Starship in an odd way were relevant. They had a clear image - Banana Bunch outfits - and what at first sounded like bubble gum music but in fact was a potentially-exciting marriage of pomp-rock and techno-pop. Only on "Love Rusts" and "NO PROTECTION" did they get anywhere near fulfulling their potential.
By comparison, KBC were quite irrelevant, Bravely, they set out NOT to be the Airplane - so played only a smattering of old numbers, had a sax instead of a fiddle, no girl singer and looked totally anonymous - apart from Jack's ties. To really make themselves irrelevant, they put out a dreadful album.
The Tuna-Kantner tours of 88 were, by contrast, fairly (though not hugely) relevant. You could go to a small(-ish) friendly venue and see old sparring partners pretending (sort-of) to get on, hear them sometimes massacre and sometimes deliver superbly songs from your childhood. Plus, you never quite knew which other former partners would get up on stage with them.
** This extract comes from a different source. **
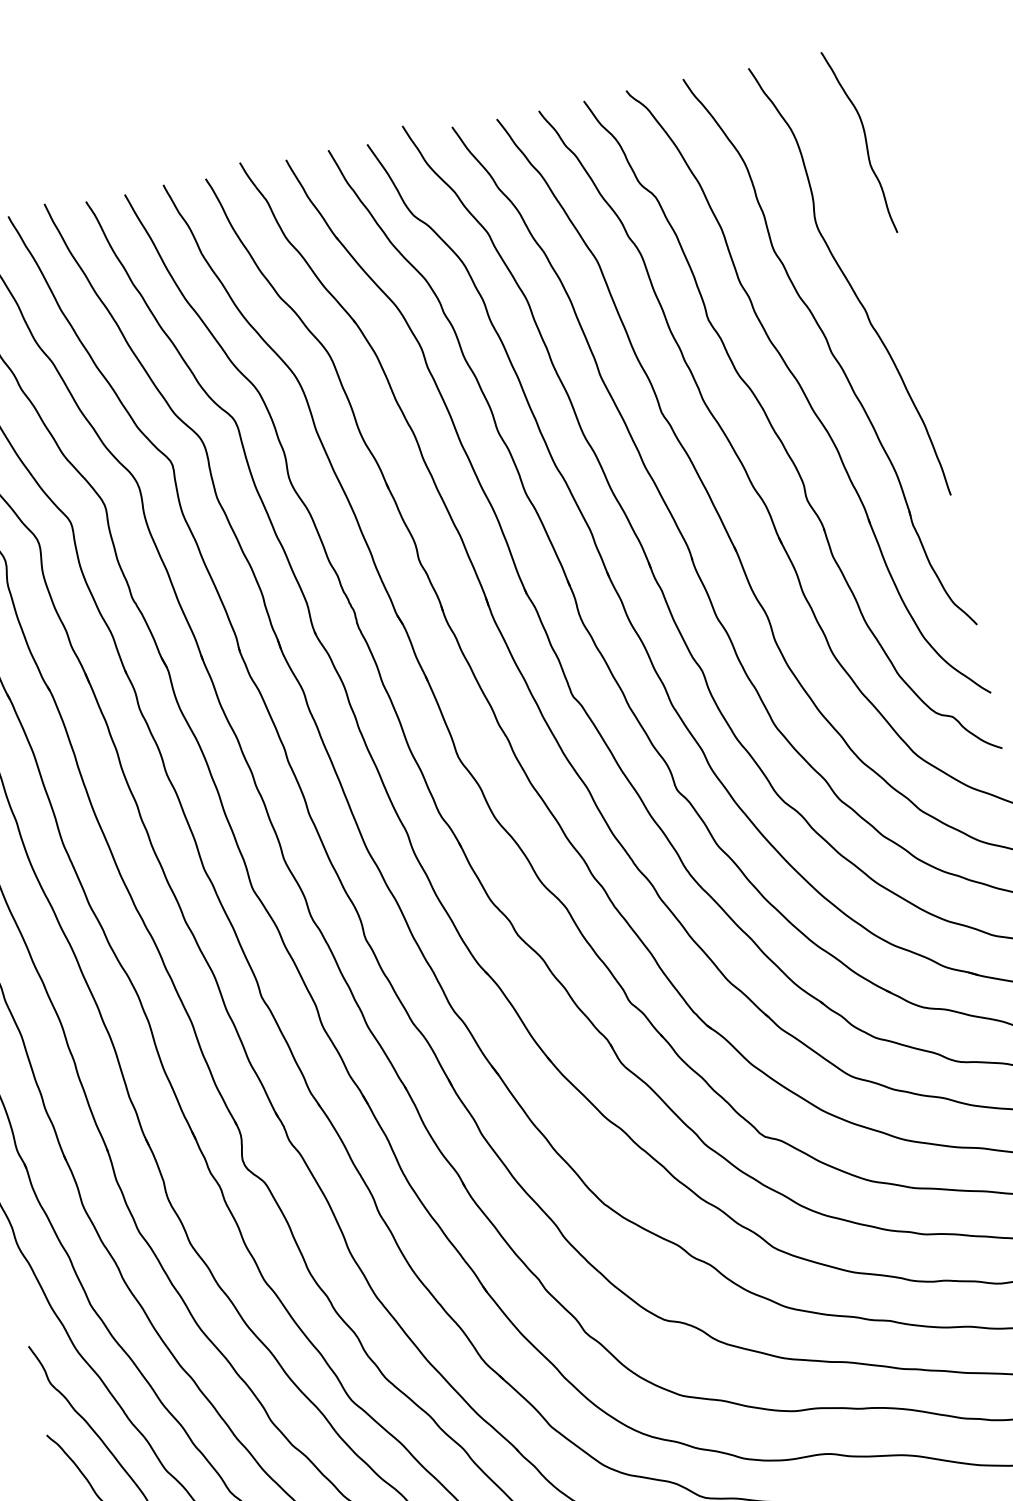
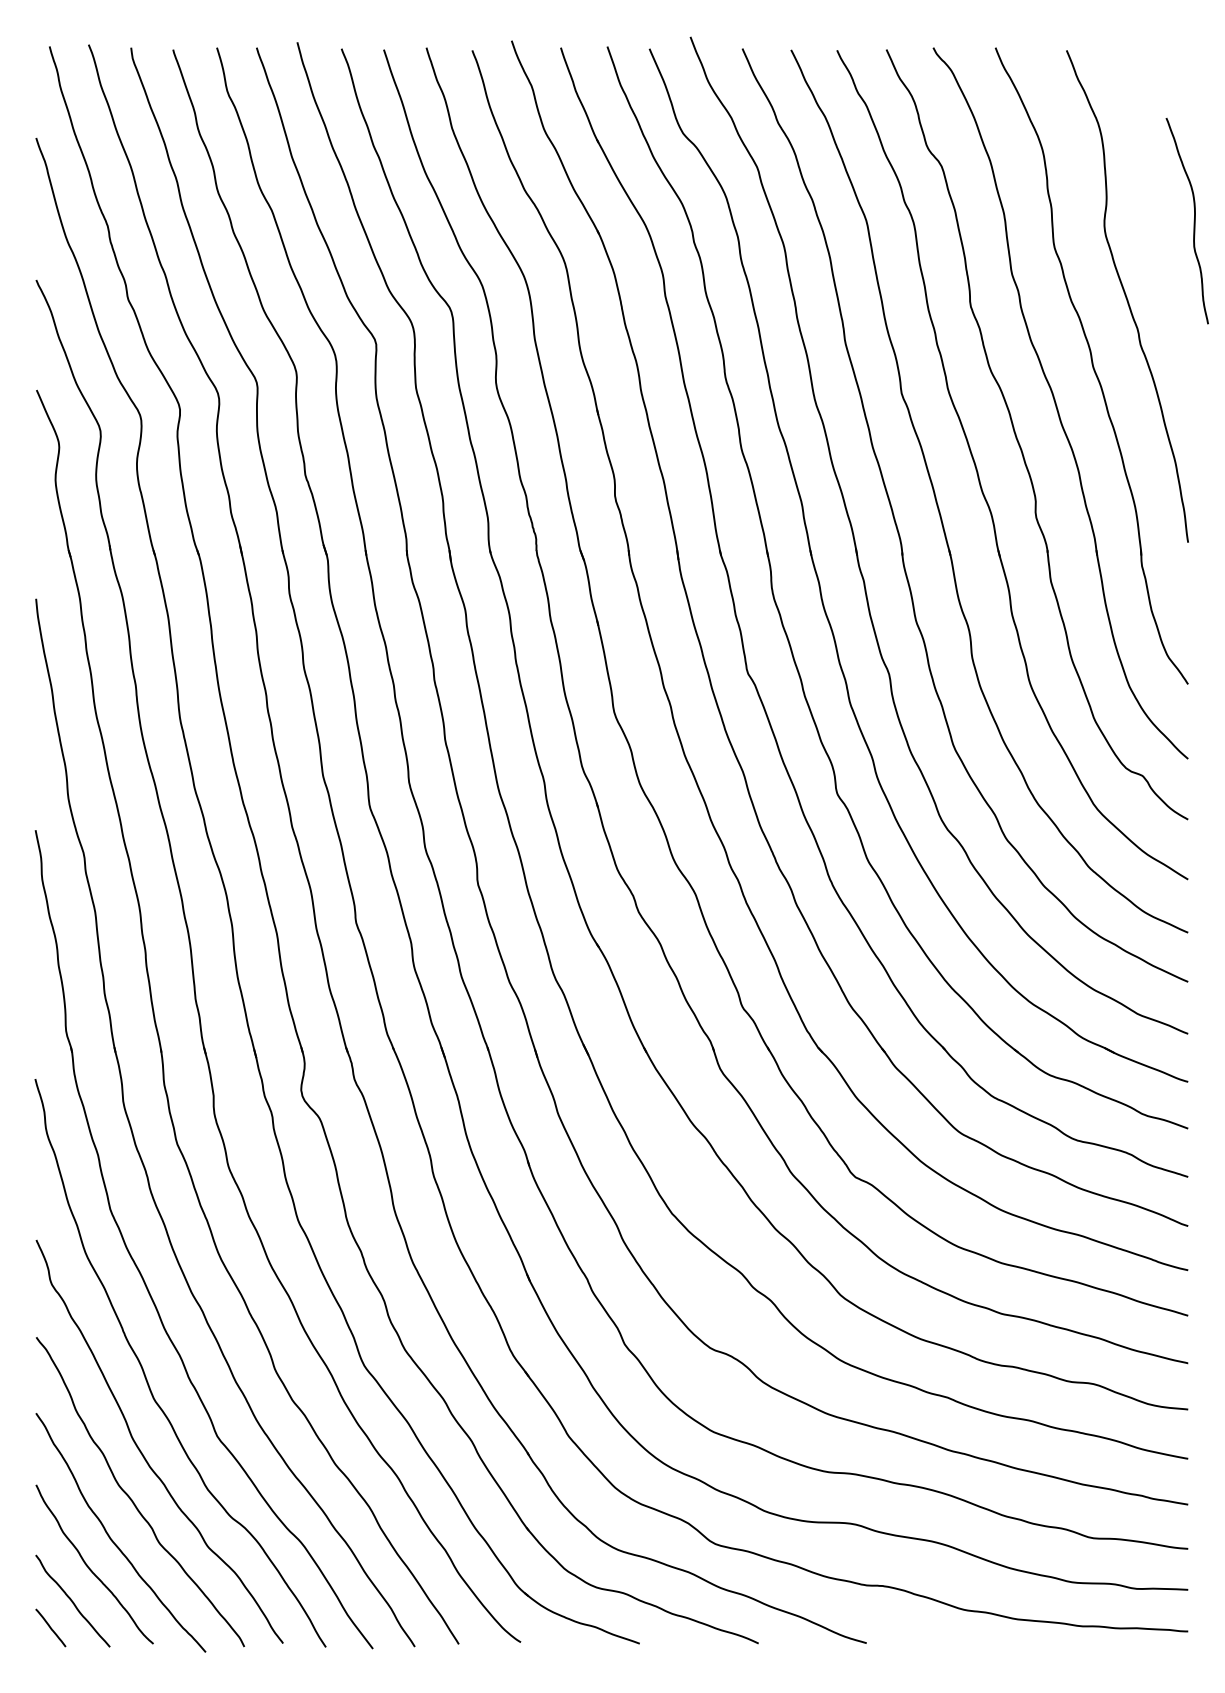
curve: (865, 141) -> (1193, 221), moved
89 was a year of total irrelevancy. Starship made an album that sounded like an even worse version of "KBC BAND" and the refried Airplane made an album that sounded like the worst bits of "NUCLEAR FURNITURE" plus out-takes from "BURGERS".
JS in the early 90s looked like they were going to be relevant. For one thing, they played a lot of gigs. A lot of gigs! They certainly had the musical chops. But they - deliberately? - didn't do much hype. After all the hype of the Airplane reunion, perhaps they didn't want to raise epectations. Perhaps Paul thought they could grow into an underground phenomenon Dead-style?
And no major label deal. So nobody but the devoted knew about them.
Then Gorman and Gould left; and JS became Paul and Marty with a safe dependable roster of musicians. (Could you ever imagine Aguilar arguing venemously with Paul the way Jorma would or Chris Smith dishing Marty to jornalists the way Sears did?) They're increasingly an oldies band - their one new album ("WOW") sounded like two different bands in the same studio!
Unless you have money and hype to do oldies BIG style - Stones, Floyd - where the sheer spectacle imposes itself on people as relevant, oldies means small clubs and nostalgia tours. (Hi, Spirit of 67.)
Paul Kantner is deeply relevant to me. The man has played a large part of the soundtrack of my life. I'm extremely critical of where he seems to have been at for the past few years and I've no great hopes left of him. But I'm also deeply grateful for the pleasure and provocation he (and his colleagues) have brought into my life these past 33 years.
Unfortunately, I have problems seeing Paul and Marty as relevant to anybody who doesn't thrive on seeing old heroes deliver OKish versions of classics deeply embedded in your brain.
That Jon's on board may mean I'm missing something. On the other hand it could mean that the current musical scene is so shit, reheated Paul and Marty are the best option. On yet another hand, it could mean that Jon is an isolated incident.